- Poster
- Directed by: Sidharta Tata
- Produced by: Gope T. Samtani
- Starring: Omar Daniel; Anantya Kirana; Sulthan Hamonangan;
- Cinematography: Mandela Majid
- Edited by: Helmi Nur Rasyid
- Music by: Fajar Ahadi
- Production company: Rapi Films
- Release date: 28 May 2025;
- Country: Indonesia
- Language: Indonesian

= Waktu Maghrib 2 =

Waktu Maghrib 2 is a 2025 Indonesian horror film directed by Sidharta Tata and produced by Gope T. Samtani with the production company of Rapi Films. The film stars Omar Daniel, Anantya Kirana, Sulthan Hamonangan and others. It is a sequel to the film Waktu Maghrib.

== Cast ==
- Omar Daniel as Adi
- Anantya Kirana as Wulan
- Sultan Hamonangan as Yugo
- Ghazi Alhabsyi as Dewo
- Muzakki Ramdhan as Endro
- Sadana Agung as Hansip
- Nopek Novian as Naufal
- Bagas Pratama Saputra as Amir
- Fita Anggriani as Ayu
== Release ==
Prior to its theatrical distribution, a two-minute official trailer for Waktu Maghrib 2 was published on the official Rapi Films YouTube channel. The horror sequel was officially released in Indonesian cinemas on May 28, 2025.

== Reception ==

=== Critical response ===
The film received mixed responses from the audience and critics. Writing for Nyala Nusantara, Karso Aji praised Waktu Maghrib 2 for its distinctiveness from conventional horror films, highlighting director Sidharta Tata's ability to blend strong local lore with impressive visuals and authentic rural cinematography. The review noted that the film relies less on jumpscares, opting instead for high-intensity physical tension through chase and fight sequences. While praising the convincing performances of the cast, the review pointed out that the emotional depth and background of Adi, the central character played by Omar Daniel, could have been further explored. Overall, due to its increased violence and intense horror elements, the sequel received a 17+ age rating, contrasting with its child-led cast.

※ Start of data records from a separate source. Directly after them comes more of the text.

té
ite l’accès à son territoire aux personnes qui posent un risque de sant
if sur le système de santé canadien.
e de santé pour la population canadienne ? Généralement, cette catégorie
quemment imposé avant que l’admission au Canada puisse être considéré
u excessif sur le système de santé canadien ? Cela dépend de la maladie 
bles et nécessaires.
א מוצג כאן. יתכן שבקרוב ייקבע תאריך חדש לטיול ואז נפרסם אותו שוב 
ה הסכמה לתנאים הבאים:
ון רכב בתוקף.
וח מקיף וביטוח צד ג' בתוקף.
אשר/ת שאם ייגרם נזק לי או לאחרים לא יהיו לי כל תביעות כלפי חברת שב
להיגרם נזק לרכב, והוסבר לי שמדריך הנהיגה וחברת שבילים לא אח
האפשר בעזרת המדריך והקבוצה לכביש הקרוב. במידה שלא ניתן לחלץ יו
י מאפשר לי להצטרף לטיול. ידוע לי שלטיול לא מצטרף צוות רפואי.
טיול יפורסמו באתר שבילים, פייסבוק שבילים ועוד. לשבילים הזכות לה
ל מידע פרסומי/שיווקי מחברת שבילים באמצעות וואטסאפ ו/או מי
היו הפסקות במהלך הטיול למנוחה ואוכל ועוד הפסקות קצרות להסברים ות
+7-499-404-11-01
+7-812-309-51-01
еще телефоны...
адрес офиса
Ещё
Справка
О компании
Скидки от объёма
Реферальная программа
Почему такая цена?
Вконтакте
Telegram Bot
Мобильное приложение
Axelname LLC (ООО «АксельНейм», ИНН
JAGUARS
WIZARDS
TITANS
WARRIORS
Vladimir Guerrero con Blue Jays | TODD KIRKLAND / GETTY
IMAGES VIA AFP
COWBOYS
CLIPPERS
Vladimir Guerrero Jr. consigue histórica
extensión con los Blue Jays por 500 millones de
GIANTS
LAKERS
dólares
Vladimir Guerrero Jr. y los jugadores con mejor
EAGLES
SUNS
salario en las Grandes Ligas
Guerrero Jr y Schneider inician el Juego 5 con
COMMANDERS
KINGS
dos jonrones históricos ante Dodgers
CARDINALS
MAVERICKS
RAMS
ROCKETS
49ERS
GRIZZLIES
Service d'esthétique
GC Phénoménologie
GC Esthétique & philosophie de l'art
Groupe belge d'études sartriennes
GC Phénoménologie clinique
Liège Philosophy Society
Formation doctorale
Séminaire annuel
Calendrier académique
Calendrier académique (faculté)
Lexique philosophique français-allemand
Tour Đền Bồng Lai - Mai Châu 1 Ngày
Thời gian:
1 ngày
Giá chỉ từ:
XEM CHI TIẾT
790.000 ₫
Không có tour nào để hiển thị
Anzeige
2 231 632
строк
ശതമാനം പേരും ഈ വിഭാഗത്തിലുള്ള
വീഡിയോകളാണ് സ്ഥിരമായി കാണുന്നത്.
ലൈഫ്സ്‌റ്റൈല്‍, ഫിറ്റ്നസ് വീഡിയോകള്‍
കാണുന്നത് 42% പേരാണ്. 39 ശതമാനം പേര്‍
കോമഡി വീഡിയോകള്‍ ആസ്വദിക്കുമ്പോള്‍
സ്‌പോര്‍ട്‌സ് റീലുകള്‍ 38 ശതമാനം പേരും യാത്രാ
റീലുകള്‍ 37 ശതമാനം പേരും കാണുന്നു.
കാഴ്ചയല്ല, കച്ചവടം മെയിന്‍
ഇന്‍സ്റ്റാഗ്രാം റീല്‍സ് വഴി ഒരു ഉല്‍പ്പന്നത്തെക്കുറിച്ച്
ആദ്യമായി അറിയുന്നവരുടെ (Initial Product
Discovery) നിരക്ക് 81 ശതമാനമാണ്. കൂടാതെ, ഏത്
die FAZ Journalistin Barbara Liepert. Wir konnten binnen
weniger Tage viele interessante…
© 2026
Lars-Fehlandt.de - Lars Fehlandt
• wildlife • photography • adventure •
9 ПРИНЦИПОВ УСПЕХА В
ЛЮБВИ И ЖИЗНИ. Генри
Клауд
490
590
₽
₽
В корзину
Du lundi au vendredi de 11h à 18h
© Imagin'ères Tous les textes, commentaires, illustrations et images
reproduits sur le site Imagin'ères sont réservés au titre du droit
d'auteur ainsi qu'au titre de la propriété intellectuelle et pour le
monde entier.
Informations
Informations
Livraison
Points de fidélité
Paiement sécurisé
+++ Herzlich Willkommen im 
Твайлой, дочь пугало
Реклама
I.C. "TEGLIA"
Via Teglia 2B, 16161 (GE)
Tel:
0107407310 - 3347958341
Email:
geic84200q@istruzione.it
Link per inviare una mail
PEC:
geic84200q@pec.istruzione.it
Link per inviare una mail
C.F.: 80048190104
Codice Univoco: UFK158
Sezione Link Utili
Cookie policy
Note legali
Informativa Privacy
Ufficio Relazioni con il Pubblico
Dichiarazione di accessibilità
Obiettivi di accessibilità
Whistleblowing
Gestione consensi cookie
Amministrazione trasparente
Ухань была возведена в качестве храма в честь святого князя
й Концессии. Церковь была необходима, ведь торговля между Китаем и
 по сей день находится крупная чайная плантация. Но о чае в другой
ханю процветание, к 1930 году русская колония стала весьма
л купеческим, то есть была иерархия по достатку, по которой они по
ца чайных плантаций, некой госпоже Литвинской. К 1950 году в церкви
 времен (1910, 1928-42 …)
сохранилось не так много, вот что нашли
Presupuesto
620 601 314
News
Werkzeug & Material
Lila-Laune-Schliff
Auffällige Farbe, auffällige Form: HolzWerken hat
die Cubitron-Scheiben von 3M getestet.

Writing for Yoursay Suara, Ryan Farizzal gave Waktu Maghrib 2 a rating of 7.5 out of 10. He praised the film's tense atmosphere, effective sound design, and elevated visuals, particularly highlighting the nighttime chase sequences in the forest and the standout performance of young actress Anantya Kirana. The review also noted the sequel's willingness to push horror boundaries with intense gore. However, Farizzal criticized the narrative for feeling somewhat repetitive and derivative of the first film's template. He further remarked that the mythology surrounding the entity Ummu Sibyan remained shallow, and noted that certain elements such as repetitive jumpscares, stiff acting from some child actors during possession scenes, and an insensitive joke detracted from the overall experience.

In a negative review for Kompasiana, Angra Priya criticized Waktu Maghrib 2 for failing to live up to the quality of its predecessor. Priya stated that despite its 20-year time jump, the sequel relied on a repetitive and unoriginal formula rather than expanding the narrative. The review also faulted the shallow character development, unconvincing prosthetic makeup, excessive visual effects, and inconsistent color grading. Furthermore, Priya noted that the film suffered from poor pacing and an overly noisy musical score, which disrupted the overall tension and led them to conclude that the sequel was an unnecessary addition to the story.